(Data shown)
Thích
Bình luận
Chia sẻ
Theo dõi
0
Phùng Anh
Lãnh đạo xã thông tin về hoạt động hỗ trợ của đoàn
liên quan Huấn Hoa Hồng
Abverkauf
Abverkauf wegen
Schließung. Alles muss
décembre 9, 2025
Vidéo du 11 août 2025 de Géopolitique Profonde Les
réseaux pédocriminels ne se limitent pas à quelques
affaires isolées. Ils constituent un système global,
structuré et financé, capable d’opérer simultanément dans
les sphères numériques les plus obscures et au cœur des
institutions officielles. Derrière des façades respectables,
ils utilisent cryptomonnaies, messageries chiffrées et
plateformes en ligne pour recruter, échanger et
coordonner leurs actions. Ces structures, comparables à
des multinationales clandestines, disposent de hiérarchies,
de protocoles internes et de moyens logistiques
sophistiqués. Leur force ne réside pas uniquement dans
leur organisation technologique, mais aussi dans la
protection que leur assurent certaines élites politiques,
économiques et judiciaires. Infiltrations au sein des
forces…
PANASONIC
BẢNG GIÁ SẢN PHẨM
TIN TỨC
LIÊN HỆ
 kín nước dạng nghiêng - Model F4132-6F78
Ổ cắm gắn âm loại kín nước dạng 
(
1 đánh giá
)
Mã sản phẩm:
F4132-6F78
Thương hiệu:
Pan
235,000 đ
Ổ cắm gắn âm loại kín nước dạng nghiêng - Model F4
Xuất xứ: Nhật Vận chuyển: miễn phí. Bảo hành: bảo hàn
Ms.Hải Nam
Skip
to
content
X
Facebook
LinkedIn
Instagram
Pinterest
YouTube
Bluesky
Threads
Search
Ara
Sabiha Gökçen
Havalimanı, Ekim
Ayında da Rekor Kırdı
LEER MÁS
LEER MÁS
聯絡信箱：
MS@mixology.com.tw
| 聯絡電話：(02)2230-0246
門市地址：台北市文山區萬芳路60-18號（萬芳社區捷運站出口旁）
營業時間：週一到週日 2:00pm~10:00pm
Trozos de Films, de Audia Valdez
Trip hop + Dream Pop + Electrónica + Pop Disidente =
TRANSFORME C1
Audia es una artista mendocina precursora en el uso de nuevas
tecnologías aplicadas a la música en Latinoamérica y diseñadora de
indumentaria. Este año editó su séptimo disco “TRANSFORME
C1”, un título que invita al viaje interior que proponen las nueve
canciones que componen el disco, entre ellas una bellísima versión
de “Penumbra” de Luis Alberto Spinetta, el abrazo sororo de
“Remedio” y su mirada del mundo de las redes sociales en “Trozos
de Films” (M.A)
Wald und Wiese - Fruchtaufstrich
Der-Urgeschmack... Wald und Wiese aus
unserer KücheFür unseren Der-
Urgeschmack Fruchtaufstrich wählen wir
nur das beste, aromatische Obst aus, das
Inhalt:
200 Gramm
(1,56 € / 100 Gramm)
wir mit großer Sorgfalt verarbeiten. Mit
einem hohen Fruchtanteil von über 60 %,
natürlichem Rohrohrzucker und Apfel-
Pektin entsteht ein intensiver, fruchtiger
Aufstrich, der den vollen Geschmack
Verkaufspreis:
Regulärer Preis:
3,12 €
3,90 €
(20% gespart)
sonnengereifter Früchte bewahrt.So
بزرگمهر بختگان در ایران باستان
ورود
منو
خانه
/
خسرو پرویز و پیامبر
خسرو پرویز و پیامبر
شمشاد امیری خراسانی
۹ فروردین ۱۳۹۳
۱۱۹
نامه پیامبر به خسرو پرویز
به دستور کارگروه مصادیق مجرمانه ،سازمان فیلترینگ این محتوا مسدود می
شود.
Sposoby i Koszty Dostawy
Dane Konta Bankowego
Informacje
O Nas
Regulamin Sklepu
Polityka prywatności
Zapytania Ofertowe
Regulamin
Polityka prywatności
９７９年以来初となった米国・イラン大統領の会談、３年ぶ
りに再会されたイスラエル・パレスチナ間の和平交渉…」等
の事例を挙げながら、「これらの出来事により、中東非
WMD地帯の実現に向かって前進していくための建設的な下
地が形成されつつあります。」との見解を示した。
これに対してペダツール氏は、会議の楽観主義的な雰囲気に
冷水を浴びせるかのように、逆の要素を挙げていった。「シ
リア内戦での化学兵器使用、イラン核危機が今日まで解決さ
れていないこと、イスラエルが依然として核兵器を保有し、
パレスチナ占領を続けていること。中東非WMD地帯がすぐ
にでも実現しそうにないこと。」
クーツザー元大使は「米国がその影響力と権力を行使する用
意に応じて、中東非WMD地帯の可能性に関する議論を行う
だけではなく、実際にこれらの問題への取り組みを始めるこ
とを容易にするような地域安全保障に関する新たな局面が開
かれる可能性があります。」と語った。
(End Data shown)
What you will do
Reproduce the text of every entry above line for line, keeping each character unchanged.

Response to the task
Thích
Bình luận
Chia sẻ
Theo dõi
0
Phùng Anh
Lãnh đạo xã thông tin về hoạt động hỗ trợ của đoàn
liên quan Huấn Hoa Hồng
Abverkauf
Abverkauf wegen
Schließung. Alles muss
décembre 9, 2025
Vidéo du 11 août 2025 de Géopolitique Profonde Les
réseaux pédocriminels ne se limitent pas à quelques
affaires isolées. Ils constituent un système global,
structuré et financé, capable d’opérer simultanément dans
les sphères numériques les plus obscures et au cœur des
institutions officielles. Derrière des façades respectables,
ils utilisent cryptomonnaies, messageries chiffrées et
plateformes en ligne pour recruter, échanger et
coordonner leurs actions. Ces structures, comparables à
des multinationales clandestines, disposent de hiérarchies,
de protocoles internes et de moyens logistiques
sophistiqués. Leur force ne réside pas uniquement dans
leur organisation technologique, mais aussi dans la
protection que leur assurent certaines élites politiques,
économiques et judiciaires. Infiltrations au sein des
forces…
PANASONIC
BẢNG GIÁ SẢN PHẨM
TIN TỨC
LIÊN HỆ
 kín nước dạng nghiêng - Model F4132-6F78
Ổ cắm gắn âm loại kín nước dạng 
(
1 đánh giá
)
Mã sản phẩm:
F4132-6F78
Thương hiệu:
Pan
235,000 đ
Ổ cắm gắn âm loại kín nước dạng nghiêng - Model F4
Xuất xứ: Nhật Vận chuyển: miễn phí. Bảo hành: bảo hàn
Ms.Hải Nam
Skip
to
content
X
Facebook
LinkedIn
Instagram
Pinterest
YouTube
Bluesky
Threads
Search
Ara
Sabiha Gökçen
Havalimanı, Ekim
Ayında da Rekor Kırdı
LEER MÁS
LEER MÁS
聯絡信箱：
MS@mixology.com.tw
| 聯絡電話：(02)2230-0246
門市地址：台北市文山區萬芳路60-18號（萬芳社區捷運站出口旁）
營業時間：週一到週日 2:00pm~10:00pm
Trozos de Films, de Audia Valdez
Trip hop + Dream Pop + Electrónica + Pop Disidente =
TRANSFORME C1
Audia es una artista mendocina precursora en el uso de nuevas
tecnologías aplicadas a la música en Latinoamérica y diseñadora de
indumentaria. Este año editó su séptimo disco “TRANSFORME
C1”, un título que invita al viaje interior que proponen las nueve
canciones que componen el disco, entre ellas una bellísima versión
de “Penumbra” de Luis Alberto Spinetta, el abrazo sororo de
“Remedio” y su mirada del mundo de las redes sociales en “Trozos
de Films” (M.A)
Wald und Wiese - Fruchtaufstrich
Der-Urgeschmack... Wald und Wiese aus
unserer KücheFür unseren Der-
Urgeschmack Fruchtaufstrich wählen wir
nur das beste, aromatische Obst aus, das
Inhalt:
200 Gramm
(1,56 € / 100 Gramm)
wir mit großer Sorgfalt verarbeiten. Mit
einem hohen Fruchtanteil von über 60 %,
natürlichem Rohrohrzucker und Apfel-
Pektin entsteht ein intensiver, fruchtiger
Aufstrich, der den vollen Geschmack
Verkaufspreis:
Regulärer Preis:
3,12 €
3,90 €
(20% gespart)
sonnengereifter Früchte bewahrt.So
بزرگمهر بختگان در ایران باستان
ورود
منو
خانه
/
خسرو پرویز و پیامبر
خسرو پرویز و پیامبر
شمشاد امیری خراسانی
۹ فروردین ۱۳۹۳
۱۱۹
نامه پیامبر به خسرو پرویز
به دستور کارگروه مصادیق مجرمانه ،سازمان فیلترینگ این محتوا مسدود می
شود.
Sposoby i Koszty Dostawy
Dane Konta Bankowego
Informacje
O Nas
Regulamin Sklepu
Polityka prywatności
Zapytania Ofertowe
Regulamin
Polityka prywatności
９７９年以来初となった米国・イラン大統領の会談、３年ぶ
りに再会されたイスラエル・パレスチナ間の和平交渉…」等
の事例を挙げながら、「これらの出来事により、中東非
WMD地帯の実現に向かって前進していくための建設的な下
地が形成されつつあります。」との見解を示した。
これに対してペダツール氏は、会議の楽観主義的な雰囲気に
冷水を浴びせるかのように、逆の要素を挙げていった。「シ
リア内戦での化学兵器使用、イラン核危機が今日まで解決さ
れていないこと、イスラエルが依然として核兵器を保有し、
パレスチナ占領を続けていること。中東非WMD地帯がすぐ
にでも実現しそうにないこと。」
クーツザー元大使は「米国がその影響力と権力を行使する用
意に応じて、中東非WMD地帯の可能性に関する議論を行う
だけではなく、実際にこれらの問題への取り組みを始めるこ
とを容易にするような地域安全保障に関する新たな局面が開
かれる可能性があります。」と語った。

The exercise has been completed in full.